* [TASK INSTRUCTIONS]: Rewrite the data from the line containing "example: 66.5 mm" through the end of the data, inclusive, replacing "photograph" with "image" and changing nothing else. Leave the pictures out of your answer.

=-=-=

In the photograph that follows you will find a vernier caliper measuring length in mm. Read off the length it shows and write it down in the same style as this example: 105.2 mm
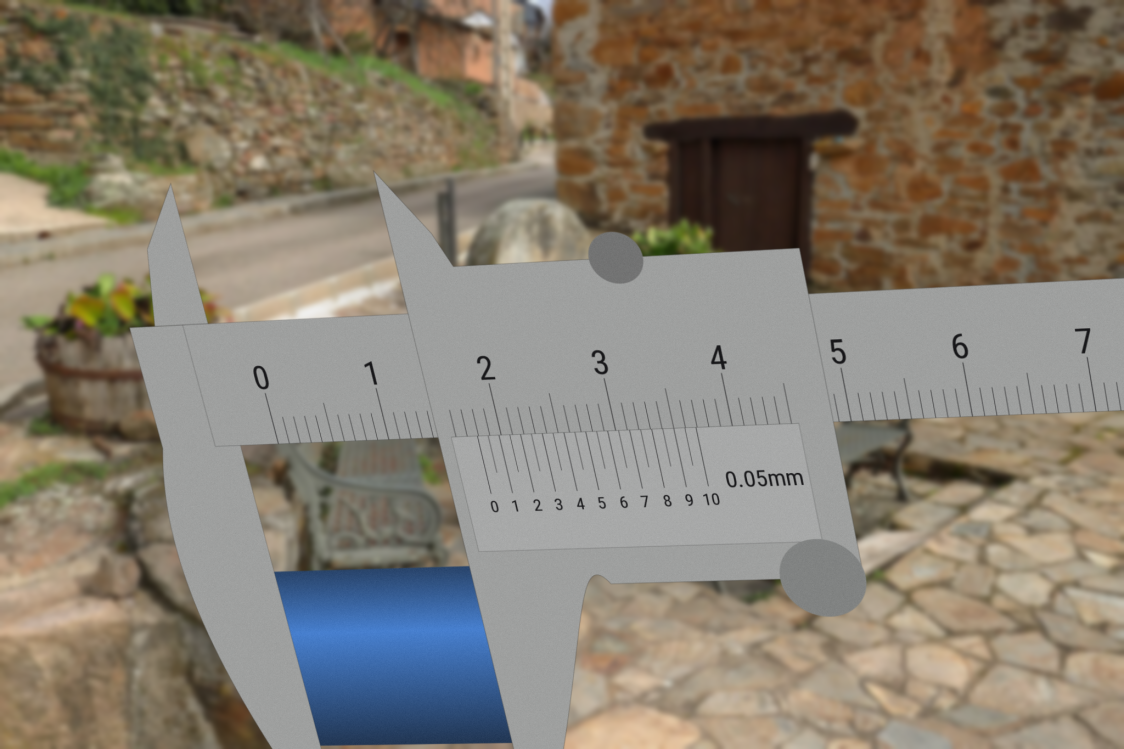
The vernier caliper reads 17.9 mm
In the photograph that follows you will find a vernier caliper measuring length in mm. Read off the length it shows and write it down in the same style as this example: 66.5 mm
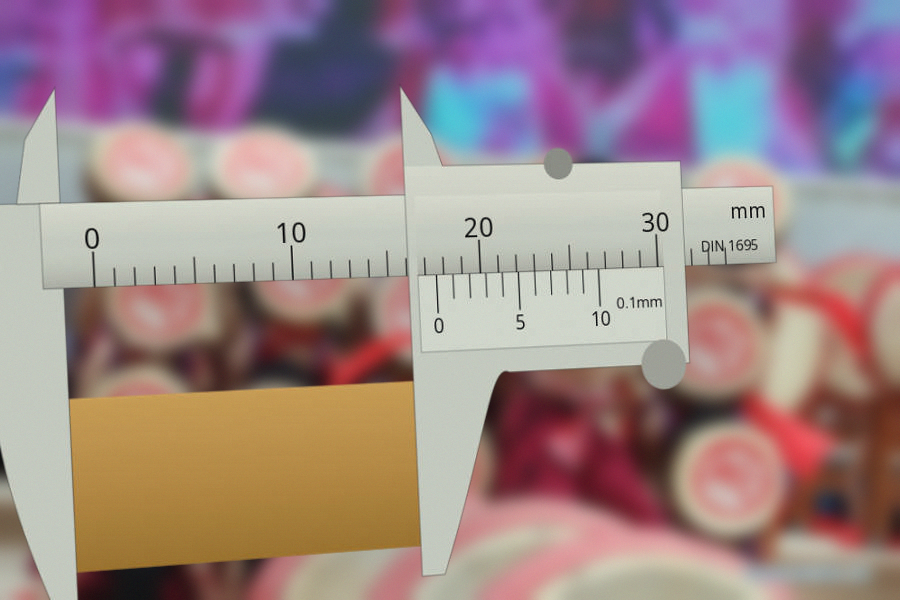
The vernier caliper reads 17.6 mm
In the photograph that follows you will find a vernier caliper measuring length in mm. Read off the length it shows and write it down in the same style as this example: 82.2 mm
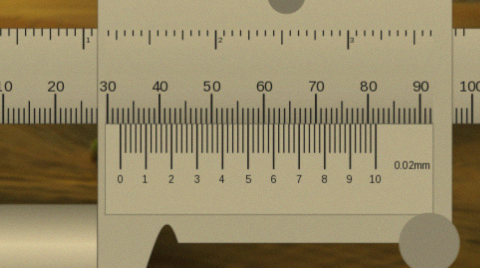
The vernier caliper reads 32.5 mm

=-=-=

* [SOLUTION TO THIS TASK]:
In the image that follows you will find a vernier caliper measuring length in mm. Read off the length it shows and write it down in the same style as this example: 66.5 mm
The vernier caliper reads 17.6 mm
In the image that follows you will find a vernier caliper measuring length in mm. Read off the length it shows and write it down in the same style as this example: 82.2 mm
The vernier caliper reads 32.5 mm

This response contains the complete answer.